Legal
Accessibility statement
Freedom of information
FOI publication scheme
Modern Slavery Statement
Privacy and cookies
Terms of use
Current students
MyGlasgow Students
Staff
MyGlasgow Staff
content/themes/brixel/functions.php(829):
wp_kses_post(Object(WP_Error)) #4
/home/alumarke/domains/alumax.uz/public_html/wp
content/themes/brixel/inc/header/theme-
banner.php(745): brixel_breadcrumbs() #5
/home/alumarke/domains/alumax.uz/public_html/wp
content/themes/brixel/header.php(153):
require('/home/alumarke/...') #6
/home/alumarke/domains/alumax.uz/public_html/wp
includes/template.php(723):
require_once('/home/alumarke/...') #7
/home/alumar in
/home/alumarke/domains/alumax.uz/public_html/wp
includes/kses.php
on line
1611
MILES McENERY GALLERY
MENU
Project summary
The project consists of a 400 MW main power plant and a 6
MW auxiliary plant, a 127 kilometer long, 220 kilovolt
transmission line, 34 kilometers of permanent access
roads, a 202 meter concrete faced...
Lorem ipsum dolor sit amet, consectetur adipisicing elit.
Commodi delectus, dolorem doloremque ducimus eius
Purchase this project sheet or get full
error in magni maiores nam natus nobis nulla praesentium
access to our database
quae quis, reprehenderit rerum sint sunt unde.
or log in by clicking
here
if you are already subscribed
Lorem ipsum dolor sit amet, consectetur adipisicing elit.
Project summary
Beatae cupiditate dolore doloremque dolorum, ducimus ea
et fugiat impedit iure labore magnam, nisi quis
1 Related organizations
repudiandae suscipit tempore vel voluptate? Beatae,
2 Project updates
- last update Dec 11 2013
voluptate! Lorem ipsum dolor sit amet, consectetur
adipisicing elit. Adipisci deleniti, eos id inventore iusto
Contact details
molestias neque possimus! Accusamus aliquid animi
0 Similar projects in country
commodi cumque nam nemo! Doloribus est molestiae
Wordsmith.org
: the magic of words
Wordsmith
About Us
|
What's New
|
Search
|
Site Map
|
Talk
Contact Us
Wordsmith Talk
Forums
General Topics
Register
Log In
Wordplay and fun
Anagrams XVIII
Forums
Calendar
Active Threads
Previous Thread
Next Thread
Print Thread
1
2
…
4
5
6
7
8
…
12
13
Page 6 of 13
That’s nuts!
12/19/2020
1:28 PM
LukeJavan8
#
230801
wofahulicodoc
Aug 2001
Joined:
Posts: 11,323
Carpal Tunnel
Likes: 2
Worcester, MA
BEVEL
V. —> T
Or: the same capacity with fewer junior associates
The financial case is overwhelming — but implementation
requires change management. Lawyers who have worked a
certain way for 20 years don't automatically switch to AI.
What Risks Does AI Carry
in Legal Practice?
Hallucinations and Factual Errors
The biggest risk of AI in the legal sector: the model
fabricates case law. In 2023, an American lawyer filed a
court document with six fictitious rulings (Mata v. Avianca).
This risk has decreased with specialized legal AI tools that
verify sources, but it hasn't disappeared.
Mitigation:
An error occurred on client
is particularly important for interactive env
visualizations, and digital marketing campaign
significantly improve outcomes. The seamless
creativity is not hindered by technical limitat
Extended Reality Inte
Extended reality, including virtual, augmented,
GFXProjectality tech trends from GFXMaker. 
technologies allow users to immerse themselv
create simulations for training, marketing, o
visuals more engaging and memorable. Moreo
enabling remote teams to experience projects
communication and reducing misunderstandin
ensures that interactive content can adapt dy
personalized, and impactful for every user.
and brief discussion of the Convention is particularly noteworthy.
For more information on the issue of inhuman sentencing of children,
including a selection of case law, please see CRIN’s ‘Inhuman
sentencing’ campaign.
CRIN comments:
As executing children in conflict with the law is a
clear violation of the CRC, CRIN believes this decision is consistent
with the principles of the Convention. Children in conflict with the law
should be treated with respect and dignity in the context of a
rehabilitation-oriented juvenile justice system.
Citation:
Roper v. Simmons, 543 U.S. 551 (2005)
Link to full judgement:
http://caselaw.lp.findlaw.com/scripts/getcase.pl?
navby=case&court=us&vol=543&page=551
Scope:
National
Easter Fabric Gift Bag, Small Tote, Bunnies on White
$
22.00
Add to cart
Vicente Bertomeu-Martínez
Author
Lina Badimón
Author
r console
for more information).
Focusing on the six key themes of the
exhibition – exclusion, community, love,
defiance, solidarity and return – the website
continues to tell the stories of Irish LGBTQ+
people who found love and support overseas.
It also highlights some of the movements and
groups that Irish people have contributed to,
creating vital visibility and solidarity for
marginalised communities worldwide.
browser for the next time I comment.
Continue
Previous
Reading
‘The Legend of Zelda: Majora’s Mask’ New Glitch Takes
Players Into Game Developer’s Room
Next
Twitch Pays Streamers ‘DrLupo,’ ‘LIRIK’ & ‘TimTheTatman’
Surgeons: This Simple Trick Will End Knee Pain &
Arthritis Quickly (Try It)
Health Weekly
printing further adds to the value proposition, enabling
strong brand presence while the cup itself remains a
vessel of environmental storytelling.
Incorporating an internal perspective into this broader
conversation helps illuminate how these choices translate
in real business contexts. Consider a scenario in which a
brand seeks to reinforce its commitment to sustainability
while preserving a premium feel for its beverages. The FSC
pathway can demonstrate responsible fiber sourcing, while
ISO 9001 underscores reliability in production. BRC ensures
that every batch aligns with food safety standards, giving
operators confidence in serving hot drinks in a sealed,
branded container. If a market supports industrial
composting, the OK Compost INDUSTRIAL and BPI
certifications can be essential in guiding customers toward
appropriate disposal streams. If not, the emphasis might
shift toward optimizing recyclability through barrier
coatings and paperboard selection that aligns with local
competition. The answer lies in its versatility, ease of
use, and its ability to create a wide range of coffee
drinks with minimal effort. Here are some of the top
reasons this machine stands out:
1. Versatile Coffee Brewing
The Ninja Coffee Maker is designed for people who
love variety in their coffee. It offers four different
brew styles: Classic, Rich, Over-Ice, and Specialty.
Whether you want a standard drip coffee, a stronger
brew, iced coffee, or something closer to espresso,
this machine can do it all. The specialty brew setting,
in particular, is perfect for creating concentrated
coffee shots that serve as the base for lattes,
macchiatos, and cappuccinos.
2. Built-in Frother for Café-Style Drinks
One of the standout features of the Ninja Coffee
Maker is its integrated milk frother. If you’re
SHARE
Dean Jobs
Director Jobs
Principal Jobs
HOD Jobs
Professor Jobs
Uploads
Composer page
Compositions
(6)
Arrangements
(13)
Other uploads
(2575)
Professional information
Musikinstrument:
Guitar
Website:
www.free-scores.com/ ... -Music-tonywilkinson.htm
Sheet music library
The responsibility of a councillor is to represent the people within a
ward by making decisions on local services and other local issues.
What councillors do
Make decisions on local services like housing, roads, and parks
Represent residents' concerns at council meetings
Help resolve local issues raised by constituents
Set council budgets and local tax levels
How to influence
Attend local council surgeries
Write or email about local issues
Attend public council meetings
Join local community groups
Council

TASK: Run a filter over the data above and keep each line that contains the word "doloremque".

EXERCISE RESPONSE:
Commodi delectus, dolorem doloremque ducimus eius
Beatae cupiditate dolore doloremque dolorum, ducimus ea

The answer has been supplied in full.